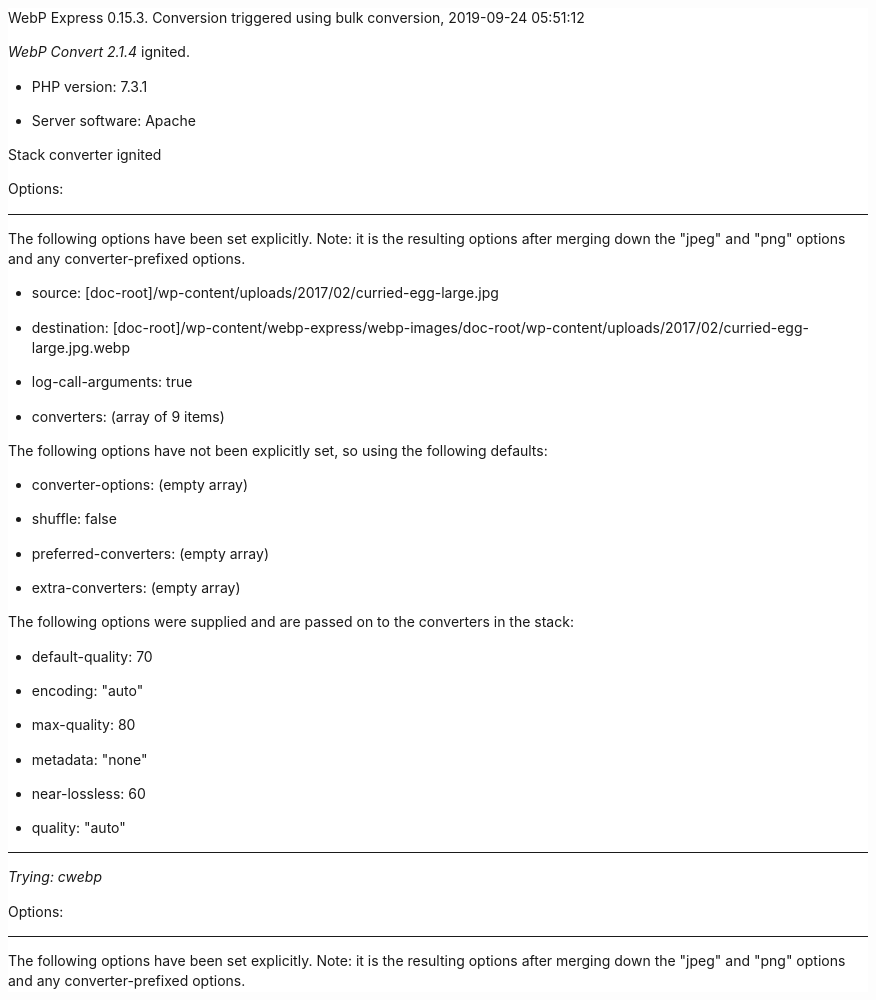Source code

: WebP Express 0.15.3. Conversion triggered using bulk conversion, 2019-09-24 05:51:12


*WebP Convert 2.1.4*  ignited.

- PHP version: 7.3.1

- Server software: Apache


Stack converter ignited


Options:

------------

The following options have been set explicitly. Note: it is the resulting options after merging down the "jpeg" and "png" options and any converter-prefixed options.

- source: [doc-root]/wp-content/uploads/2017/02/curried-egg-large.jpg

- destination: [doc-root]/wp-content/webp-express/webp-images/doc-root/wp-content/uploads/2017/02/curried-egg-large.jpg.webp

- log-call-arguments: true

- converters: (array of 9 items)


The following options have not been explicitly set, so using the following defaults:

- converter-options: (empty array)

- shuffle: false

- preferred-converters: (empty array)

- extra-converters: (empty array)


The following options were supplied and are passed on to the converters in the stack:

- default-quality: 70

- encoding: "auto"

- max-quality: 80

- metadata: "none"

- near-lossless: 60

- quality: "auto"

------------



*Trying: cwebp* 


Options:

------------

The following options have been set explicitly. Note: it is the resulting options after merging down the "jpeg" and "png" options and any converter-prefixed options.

********

Output the records above unchanged, minus their pictures.

» Result of the task:
Source code

: WebP Express 0.15.3. Conversion triggered using bulk conversion, 2019-09-24 05:51:12


*WebP Convert 2.1.4*  ignited.

- PHP version: 7.3.1

- Server software: Apache


Stack converter ignited


Options:

------------

The following options have been set explicitly. Note: it is the resulting options after merging down the "jpeg" and "png" options and any converter-prefixed options.

- source: [doc-root]/wp-content/uploads/2017/02/curried-egg-large.jpg

- destination: [doc-root]/wp-content/webp-express/webp-images/doc-root/wp-content/uploads/2017/02/curried-egg-large.jpg.webp

- log-call-arguments: true

- converters: (array of 9 items)


The following options have not been explicitly set, so using the following defaults:

- converter-options: (empty array)

- shuffle: false

- preferred-converters: (empty array)

- extra-converters: (empty array)


The following options were supplied and are passed on to the converters in the stack:

- default-quality: 70

- encoding: "auto"

- max-quality: 80

- metadata: "none"

- near-lossless: 60

- quality: "auto"

------------



*Trying: cwebp* 


Options:

------------

The following options have been set explicitly. Note: it is the resulting options after merging down the "jpeg" and "png" options and any converter-prefixed options.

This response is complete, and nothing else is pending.